The lawyer acting as active participant was the basis of the complaint in Morganroth& Morganroth v. Norris, McLaughlin & Marcus P.C., 331 F.3d 406 (3d Cir. 2003). The Plaintiff, Morganroth & Morganroth, was a Michigan law firm that sought to collect a judgment it had against its former client, John DeLorean. The Defendant was a New Jersey law firm representing Mr. DeLorean. The complaint alleged that the New Jersey firm actively, knowingly and intentionally participated in Mr. DeLorean’s unlawful efforts to shield his farm from execution. According to the complaint, the New Jersey lawyers prepared a memorandum of lease after the Michigan judgment was rendered purporting to set out the terms of a pre-existing life lease on the property running in favor of Mr. DeLorean’s children. These allegations were sufficient to return the case to the federal district court for a trial on civil conspiracy and aiding and abetting a fraud on creditors. See Miller Avenue Professional & Promotional Services, Inc. v. Koss, 2005 WL 2787455 (Cal. App. 2005) (Unreported) (“An attorney may not, with impunity, engage in intentionally tortious conduct towards third persons, or conspire with a client to defraud or injure a third person.”). Maryland recognizes a civil cause of action for aiding and abetting as being culpable as principals. Alleco, Inc. v. Harry & Jeanette Weinberg Foundation, Inc., 340 Md. 176, 199, 665 A.2d 1038, 1049 (1995).
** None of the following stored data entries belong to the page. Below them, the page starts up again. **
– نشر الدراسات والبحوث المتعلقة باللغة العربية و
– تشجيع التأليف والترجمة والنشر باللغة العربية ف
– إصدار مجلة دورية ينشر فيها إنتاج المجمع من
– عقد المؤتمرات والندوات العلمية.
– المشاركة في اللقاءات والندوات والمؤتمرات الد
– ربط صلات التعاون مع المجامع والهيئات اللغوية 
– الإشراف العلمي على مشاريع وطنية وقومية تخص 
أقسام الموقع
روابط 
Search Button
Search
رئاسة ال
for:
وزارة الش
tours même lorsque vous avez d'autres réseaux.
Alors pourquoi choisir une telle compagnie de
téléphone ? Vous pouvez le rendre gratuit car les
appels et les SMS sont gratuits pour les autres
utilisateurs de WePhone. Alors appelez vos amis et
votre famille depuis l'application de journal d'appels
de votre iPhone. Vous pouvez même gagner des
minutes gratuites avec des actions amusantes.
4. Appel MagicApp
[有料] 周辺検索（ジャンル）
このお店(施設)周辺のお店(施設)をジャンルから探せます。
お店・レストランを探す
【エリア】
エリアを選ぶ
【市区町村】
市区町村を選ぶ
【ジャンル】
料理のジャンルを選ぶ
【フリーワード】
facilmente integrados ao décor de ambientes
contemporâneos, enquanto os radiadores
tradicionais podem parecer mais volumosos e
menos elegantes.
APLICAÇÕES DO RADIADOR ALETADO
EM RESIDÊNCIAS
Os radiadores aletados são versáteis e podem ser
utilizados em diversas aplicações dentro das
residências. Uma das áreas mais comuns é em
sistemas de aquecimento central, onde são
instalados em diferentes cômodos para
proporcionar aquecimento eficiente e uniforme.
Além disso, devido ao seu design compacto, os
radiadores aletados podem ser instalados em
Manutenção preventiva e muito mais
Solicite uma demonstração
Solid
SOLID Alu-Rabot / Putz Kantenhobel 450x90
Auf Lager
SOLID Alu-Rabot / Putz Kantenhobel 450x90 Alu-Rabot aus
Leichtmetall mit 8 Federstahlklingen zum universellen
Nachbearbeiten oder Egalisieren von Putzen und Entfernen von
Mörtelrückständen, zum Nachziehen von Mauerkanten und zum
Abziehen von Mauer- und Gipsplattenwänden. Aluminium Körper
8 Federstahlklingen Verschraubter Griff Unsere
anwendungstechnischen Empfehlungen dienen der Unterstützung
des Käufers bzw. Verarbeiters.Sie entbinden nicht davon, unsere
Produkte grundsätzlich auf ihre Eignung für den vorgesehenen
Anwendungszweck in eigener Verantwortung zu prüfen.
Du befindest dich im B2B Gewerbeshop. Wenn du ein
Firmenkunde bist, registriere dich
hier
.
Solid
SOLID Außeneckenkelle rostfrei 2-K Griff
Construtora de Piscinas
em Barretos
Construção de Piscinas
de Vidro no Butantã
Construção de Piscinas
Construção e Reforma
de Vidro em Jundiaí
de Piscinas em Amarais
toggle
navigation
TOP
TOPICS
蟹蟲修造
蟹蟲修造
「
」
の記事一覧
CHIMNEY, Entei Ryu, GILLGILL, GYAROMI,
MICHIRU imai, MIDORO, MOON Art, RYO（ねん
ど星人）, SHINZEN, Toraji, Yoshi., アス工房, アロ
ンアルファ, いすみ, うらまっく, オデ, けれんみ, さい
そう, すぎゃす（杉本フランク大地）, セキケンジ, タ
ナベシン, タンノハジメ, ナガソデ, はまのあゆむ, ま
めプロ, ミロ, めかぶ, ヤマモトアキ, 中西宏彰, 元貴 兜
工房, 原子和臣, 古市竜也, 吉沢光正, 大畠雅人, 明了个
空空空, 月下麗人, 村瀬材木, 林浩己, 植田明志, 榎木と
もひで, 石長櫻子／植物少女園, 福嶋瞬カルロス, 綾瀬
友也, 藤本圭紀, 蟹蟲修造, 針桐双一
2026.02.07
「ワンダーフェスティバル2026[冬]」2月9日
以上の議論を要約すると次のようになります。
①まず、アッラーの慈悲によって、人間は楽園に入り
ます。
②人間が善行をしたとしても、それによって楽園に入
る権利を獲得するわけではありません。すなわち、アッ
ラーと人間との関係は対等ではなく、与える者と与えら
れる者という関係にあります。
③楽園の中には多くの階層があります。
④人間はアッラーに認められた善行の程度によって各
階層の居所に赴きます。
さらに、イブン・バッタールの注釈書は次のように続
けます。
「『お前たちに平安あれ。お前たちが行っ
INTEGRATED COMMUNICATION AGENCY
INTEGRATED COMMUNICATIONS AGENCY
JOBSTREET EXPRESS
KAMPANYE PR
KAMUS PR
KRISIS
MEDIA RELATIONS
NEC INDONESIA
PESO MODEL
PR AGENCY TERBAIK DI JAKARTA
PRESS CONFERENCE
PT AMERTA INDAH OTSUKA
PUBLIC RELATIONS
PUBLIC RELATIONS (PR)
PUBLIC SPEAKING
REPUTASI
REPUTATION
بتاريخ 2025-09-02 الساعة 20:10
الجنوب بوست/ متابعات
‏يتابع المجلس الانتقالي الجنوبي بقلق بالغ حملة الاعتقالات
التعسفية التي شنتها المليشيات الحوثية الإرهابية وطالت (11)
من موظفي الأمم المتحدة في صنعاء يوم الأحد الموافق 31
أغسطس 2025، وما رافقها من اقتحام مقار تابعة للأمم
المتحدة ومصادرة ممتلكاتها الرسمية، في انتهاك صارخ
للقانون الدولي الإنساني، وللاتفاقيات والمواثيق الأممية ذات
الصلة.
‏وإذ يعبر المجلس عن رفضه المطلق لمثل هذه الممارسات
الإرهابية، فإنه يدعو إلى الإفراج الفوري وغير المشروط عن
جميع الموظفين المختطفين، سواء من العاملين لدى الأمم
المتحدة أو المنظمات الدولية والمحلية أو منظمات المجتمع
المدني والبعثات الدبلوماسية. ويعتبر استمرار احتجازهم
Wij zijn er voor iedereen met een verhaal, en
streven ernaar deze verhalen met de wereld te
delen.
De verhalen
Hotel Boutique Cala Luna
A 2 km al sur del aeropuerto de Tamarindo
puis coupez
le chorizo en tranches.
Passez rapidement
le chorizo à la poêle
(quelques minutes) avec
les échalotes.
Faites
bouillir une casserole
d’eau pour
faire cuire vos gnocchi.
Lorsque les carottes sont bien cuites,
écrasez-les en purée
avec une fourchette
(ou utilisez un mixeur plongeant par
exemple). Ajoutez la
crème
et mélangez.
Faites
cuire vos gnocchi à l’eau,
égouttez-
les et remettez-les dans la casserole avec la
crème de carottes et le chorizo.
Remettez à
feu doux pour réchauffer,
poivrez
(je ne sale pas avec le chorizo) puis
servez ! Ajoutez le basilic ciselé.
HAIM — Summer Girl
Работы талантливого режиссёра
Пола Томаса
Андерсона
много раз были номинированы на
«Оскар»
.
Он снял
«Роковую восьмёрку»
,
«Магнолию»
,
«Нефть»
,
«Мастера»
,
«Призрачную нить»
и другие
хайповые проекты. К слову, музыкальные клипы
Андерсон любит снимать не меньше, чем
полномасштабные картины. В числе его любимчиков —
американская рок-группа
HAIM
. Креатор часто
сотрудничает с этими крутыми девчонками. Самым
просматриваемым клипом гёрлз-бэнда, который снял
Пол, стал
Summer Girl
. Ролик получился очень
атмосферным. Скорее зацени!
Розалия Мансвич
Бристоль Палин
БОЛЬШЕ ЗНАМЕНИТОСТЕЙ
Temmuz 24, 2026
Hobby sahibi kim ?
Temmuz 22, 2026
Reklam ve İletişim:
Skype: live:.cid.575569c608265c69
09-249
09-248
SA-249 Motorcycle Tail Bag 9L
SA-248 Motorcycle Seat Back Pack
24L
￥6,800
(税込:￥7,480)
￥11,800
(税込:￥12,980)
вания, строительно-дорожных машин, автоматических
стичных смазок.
In Florida, no cause of action exists for aiding and abetting a fraudulent transfer. Freeman v. First Union Bank, 865 So. 2d 1272 (Fla. 2004). Essentially, this holding is based on the view that the Uniform Fraudulent Transfer Act “is not a source of liability; rather it only allows creditors to set aside fraudulent transfers made to transferees under a theory of cancellation.” [This is how the issue was framed in the federal suit which referred the issue to the Florida Supreme Court. See Freeman, 329 F.3d 1231 (11th Cir. 2003).] See also Nastro v. D’Onofrio, 263 F. Supp. 2d 446, 459 (D. Conn. 2003) (The lawyer creating the offshore trust is not liable “in light of the strong public policy in the State of Connecticut against imposing liability upon a lawyer to third parties for the performance of legal services to a client.”)
The Freeman case, of course, addressed the narrow issue of whether the UFTA creates tort liability or whether it is merely a remedial statute. Not addressed are the other theories of liability that may involve others, beyond that of the debtor – including liability of the lawyer. See generally Siegel, Attorney Liability: Is This the New Twilight Zone?, 27 U. Mem. L. Rev. 13 (1996); Richmond, Lamberth and LeLawalla, Lawyer Liability and the Vortex of Deepening Insolvency, 51 St. Louis U. L.J. 127 (2006); Schiltz, Civil Liability for Aiding and Abetting: Should Lawyers be ‘Privileged’ to Assist Their Clients’ Wrongdoing?, 29 Pace L. Rev. 75 (2008).